[PROMPT 1]:
Please summarize the passage on L929 cell culture and the MTT cytotoxicity test in two sentences.
[PROMPT 2]:
Write the next part of the methods passage on L929 cell culture and the MTT assay, picking up after its final sentence.

[PASSAGE TO READ]:
______

Maintenance of Cell Lines
L929 fibroblast cell lines were purchased from NCCS Pune. The L929 Cells were cultured in a humidified atmosphere at 37 °C in the cell growth DMEM medium with 10% fetal bovine serum, L–glutamine ,1% penicillin (100 U/ml), and streptomycin (100 μg/ml) at 37°C in a humidified CO2 (5%) chamber and 95% air. The cells were detached using 0.25% EDTA Trypsin. Neutralization of the Trypsin was achieved using DMEM containing 10% FBS and PSGF, and cells were mechanically separated using a pipette. There were 96-well plastic culture plates filled with 200µl of medium containing in each well. The plates were then incubated at 37°C in a humidified atmosphere containing 5%
CO2 and 95% air for 24 h to permit attachment of the cells to the plates.
Cytotoxicity test by MTT assay
The EMEM, Kanamycin, 1% pen strep, 10% FBS, and 100 units/ml of fungizone 100 μl was added as a control media to the 96 well microtiter plates. The microplates are filled with 100 μl of fibroblast cells with a density of 3×103 in EMEM, kanamycin, 1% pen strep, 10% FBS, and 100 units/ml of fungizone as negative control. The cells were permitted to adhere for 24 hours, and the growth medium using micropipette and the monolayer of cells was washed twice with MEM without FBS to remove dead cells and excess FBS.
1ml of medium (without FBS) containing different dilution of guava leaf extract (25-100µg/ml) were added in respective wells; 20 μl of MTT (5 mg/ml in PBS) were added to each well, and the cells incubated for a further 6‑7 hrs in 5% CO2 incubator. After removal of the medium, 1ml of DMSO was added to each well and the positive control
(Sodium hypochlorite) was tested. The supernatant was removed and 50 µl of propanol was added and the plates were gently shaken to solubilize the formed formazan. The MTT enters the cells and passes into the mitochondria where it is reduced to an insoluble, coloured (dark purple) formazan product. The plates were placed on a shaker for 15 min and the absorbance was read on an enzyme-linked immunosorbent assay (ELISA) reader at 570 nm. Each experiment was carried out in triplicate and the half maximal inhibitory concentration (IC50) of the test samples as the percentage survival of the cells was calculated.(Figure 1).
Figure 1- Microplate images showing the colour changes for different test groups. 1-L929 cells untreated negative control; 2-L929 cells treated with GE (25µg); 3- L929 cells treated with GE (50 µg) ; 4- L929 cells
treated with GE (100 µg); 5- L929 cells treated with NaOCl.

______

[EXCERPTED DATA]:
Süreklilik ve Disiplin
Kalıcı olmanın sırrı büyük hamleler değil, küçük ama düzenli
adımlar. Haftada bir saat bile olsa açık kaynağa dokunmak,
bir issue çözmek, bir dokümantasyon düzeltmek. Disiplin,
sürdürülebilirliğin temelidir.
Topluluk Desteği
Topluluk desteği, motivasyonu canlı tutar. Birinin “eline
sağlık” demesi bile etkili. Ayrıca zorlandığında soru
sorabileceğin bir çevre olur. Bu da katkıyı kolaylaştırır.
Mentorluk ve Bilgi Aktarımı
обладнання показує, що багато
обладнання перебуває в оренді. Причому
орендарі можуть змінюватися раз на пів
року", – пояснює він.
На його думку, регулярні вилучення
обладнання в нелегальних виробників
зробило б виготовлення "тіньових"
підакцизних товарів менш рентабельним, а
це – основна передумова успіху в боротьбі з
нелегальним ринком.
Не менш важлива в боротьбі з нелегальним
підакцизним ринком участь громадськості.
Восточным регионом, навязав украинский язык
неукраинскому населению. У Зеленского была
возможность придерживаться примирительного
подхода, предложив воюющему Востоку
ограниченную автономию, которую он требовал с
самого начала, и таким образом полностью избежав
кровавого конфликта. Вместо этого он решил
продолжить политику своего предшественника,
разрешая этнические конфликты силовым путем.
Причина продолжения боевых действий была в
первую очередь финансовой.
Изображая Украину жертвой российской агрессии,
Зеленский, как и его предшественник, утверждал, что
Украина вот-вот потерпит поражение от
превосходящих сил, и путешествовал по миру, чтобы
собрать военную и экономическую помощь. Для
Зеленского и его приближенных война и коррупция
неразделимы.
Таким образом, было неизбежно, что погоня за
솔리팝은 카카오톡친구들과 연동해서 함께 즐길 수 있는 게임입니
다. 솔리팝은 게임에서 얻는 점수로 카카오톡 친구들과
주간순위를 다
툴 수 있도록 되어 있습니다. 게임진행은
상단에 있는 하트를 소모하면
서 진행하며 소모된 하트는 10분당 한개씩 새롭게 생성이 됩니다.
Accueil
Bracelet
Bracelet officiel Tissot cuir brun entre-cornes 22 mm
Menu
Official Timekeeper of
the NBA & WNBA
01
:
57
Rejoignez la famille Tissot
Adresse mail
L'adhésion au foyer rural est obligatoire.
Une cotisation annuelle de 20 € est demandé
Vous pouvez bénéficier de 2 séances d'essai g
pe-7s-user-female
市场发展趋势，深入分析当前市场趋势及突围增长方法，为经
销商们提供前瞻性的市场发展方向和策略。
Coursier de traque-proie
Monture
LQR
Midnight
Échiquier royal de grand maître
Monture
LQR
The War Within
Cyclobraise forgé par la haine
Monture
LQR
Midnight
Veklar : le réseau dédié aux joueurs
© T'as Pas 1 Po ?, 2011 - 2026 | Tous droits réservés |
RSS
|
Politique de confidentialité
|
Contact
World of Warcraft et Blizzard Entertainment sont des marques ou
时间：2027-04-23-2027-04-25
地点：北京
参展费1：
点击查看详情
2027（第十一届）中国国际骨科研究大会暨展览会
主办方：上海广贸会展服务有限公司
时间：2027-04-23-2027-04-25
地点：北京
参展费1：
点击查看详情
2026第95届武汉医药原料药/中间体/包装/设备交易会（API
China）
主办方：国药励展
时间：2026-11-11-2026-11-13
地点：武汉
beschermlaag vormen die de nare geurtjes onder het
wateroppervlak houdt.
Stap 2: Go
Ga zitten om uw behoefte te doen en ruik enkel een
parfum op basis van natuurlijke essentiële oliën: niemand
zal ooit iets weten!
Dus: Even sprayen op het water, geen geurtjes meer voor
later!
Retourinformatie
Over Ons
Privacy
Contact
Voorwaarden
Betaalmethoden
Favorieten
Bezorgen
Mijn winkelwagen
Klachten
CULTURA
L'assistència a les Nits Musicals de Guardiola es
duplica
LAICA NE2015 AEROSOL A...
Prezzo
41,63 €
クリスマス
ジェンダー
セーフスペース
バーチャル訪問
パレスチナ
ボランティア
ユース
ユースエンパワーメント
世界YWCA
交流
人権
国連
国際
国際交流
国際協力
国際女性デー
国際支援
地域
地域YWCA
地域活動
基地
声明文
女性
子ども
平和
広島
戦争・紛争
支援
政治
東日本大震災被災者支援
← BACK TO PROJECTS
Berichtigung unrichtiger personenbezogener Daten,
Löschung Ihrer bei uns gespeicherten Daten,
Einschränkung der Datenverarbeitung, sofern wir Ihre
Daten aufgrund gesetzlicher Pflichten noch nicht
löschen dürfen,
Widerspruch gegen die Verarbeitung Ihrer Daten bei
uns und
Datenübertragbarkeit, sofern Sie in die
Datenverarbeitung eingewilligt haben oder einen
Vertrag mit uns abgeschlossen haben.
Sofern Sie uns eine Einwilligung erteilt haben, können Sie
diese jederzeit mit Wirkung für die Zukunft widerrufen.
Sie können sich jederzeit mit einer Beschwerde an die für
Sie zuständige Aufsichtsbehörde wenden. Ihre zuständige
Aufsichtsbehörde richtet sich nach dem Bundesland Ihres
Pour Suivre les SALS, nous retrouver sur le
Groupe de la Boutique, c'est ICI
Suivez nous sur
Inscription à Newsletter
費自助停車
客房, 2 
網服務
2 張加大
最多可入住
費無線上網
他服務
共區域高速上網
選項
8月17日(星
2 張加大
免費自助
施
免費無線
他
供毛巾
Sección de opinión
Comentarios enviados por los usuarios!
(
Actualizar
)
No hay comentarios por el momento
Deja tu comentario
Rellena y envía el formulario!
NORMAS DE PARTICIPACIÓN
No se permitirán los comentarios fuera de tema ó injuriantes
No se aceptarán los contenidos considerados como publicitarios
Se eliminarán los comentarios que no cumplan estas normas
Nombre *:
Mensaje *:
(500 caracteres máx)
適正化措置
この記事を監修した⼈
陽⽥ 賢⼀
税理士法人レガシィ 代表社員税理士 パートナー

______

[YOUR RESPONSE 1]:
L929 fibroblast cells from NCCS Pune were cultured in DMEM with 10% fetal bovine serum and antibiotics at 37 °C in 5% CO2, detached with trypsin, and incubated in 96-well plates for 24 hours to attach. Their cytotoxicity was tested by MTT assay with guava leaf extract at 25–100 µg/ml and sodium hypochlorite as the positive control; absorbance was read at 570 nm in triplicate to calculate the IC50.

[YOUR RESPONSE 2]:
Statistical analysis
Results were expressed as mean ± SD. Statistical significance was determined by one-way analysis of variance (ANOVA) and post hoc least-significant difference test. P<0.05 was considered as significant.(Table 1).
S.No Treatment Conc (µg/ml)
Absorbance 570nm
% of cell Viability
1 L929 untreated
cells - 0.512±0.05 100
2 Guava leaf
extract 25 0.481 ±
0.08*a 93.9
3 Guava leaf
extract 50 0.415 ±
0.03*a 81.0
5 Guava leaf
extract 100 0.396 ±
0.09*a 77.3
6 NaOCl 3% 0.108±
0.08* 21.0
Table 1-Values are expressed as Mean±SD (n=3); *P<0.001, as compared with Negative control. aP<0.001, as compared with NaOCl. The LC50 of the Guava leaf extract is <100µg/ml
Results
Cytotoxicity in cell culture is typically expressed as LC50. The LC50 of the guava leaf extract is <100ug/ml. P<0.001 as compared with negative control. Guava leaf extract at different concentrations are P<0.001 as compared with sodium hypochlorite.
Discussion
The present in-vitro study evaluated the cytotoxicity of guava leaf extract on the L929 fibroblast cell line. The results showed that the guava leaf extract at 25μg/ml concentration showed about 93.9% cell viability and even at 100μg/ml showed cell viability of about 77.3 % cell viability, Which is less toxic to L929 fibroblasts cells.
Guava leaf is rich in bioactive compounds and in order to utilize these compounds in the preparation of value added products, these are extracted using ethyl acetate. Seo et al, reported the extraction of essential compounds of guava using water, ethanol and methanol, and found the highest content of phenolic compounds in water extract(Seo et al., 2014). The ethyl acetate extract was found to be rich in sesquiterpenes and fatty acids. Sesquiterpenes such as cubenol, 6S-2,3,8,8-tetramethyl tricyclo[5.2.2.0(1,6)]undec-2-ene,benzene,(1,3,3-trimethyl nonyl) and 1,6,10-dodecatrien-3-ol, 3,7,11-trimethyl-, (E) act as flavouring and fragrance agents. Apart from these, cis-à-bisabolene, an intermediate in the biosynthesis of hernandulcin which is a natural sweetener was also identified in the extract(Christianson, 2017).
Another major compound identified in the extract was fatty acid esters which are found to be fragrance ingredients.
Thus, the GC–MS analysis of guava leaf extract identified various beneficial compounds with enormous medicinal importance.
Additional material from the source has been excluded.